For a lot of the mesh primitives their usefulness is therefor limited to prototyping. They can not support many of the more sophisticated mesh features like skeletons or updating small array regions instead of the entire mesh.
So if you want to work with more complex procedual meshes you can basically ignore all Mesh resource classes except for the ArrayMesh.
MeshDataTools is just a slow convenience class, it is required for nothing. You can do the same more efficiently with just plain arrays or SurfaceTool. SurfaceTool on the other hand is a more useful helper class for mesh surface creation. It has functionality like recalculating normals and tangents or doing the mesh indexing and cache optimizations.
Note that as soon as you commit to a mesh all the mesh data is stored on the GPU. This means calling getters to receive mesh data will stall the rendering. So keep a copy of your mesh arrays so you have it on the CPU to update your mesh.
Since you are working with just pure data arrays most of the time you can throw as many threads at the mesh problem as you need.

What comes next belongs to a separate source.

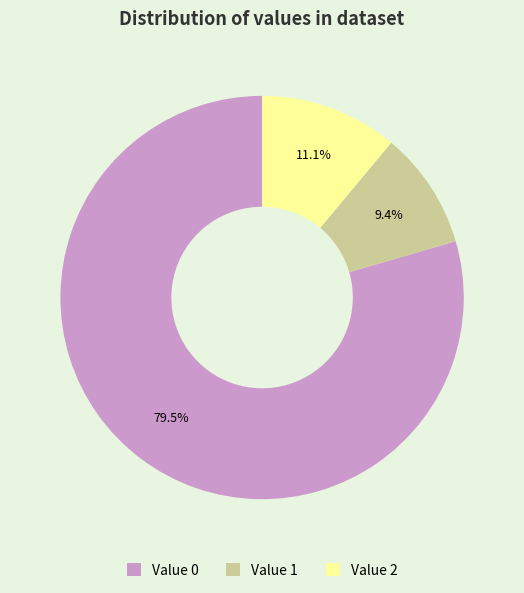

Count the number of slices in the pie.

3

Just make sure that you commit your arrays on the main thread and don’t call getters that require GPU data.
Appreciate the reply. I was able to get the mesh arrays from a primitive(MeshInstance3D). Mesh data can indeed be modified as direct arrays, which is quite nice. Here’s the test code on a sphere mesh(C#) for posterity:
public override void _Ready(){
var meshData = this.meshInstance3D.Mesh.SurfaceGetArrays(0);
var positions = meshData[(int)Mesh.ArrayType.Vertex].AsVector3Array();
GD.Print(positions.Length);
for(var index=0;index<positions.Length;index++){
positions[index].Y *= Mathf.Sin(positions[index].Y*50);
}
meshData[(int)Mesh.ArrayType.Vertex] = positions;
var newMesh = new ArrayMesh();
newMesh.AddSurfaceFromArrays(Mesh.PrimitiveType.Triangles,meshData);
this.meshInstance3D.Mesh = newMesh;
}
I’d appreciate feedback regarding any bad/sub-optimal Godot practices in there, will update the snippet.
I haven’t looked much at SurfaceTool yet, but will take a deeper look at it next – thanks for the pointer.
Understood. It is refreshing to see support for multi-threading and newer .NET versions.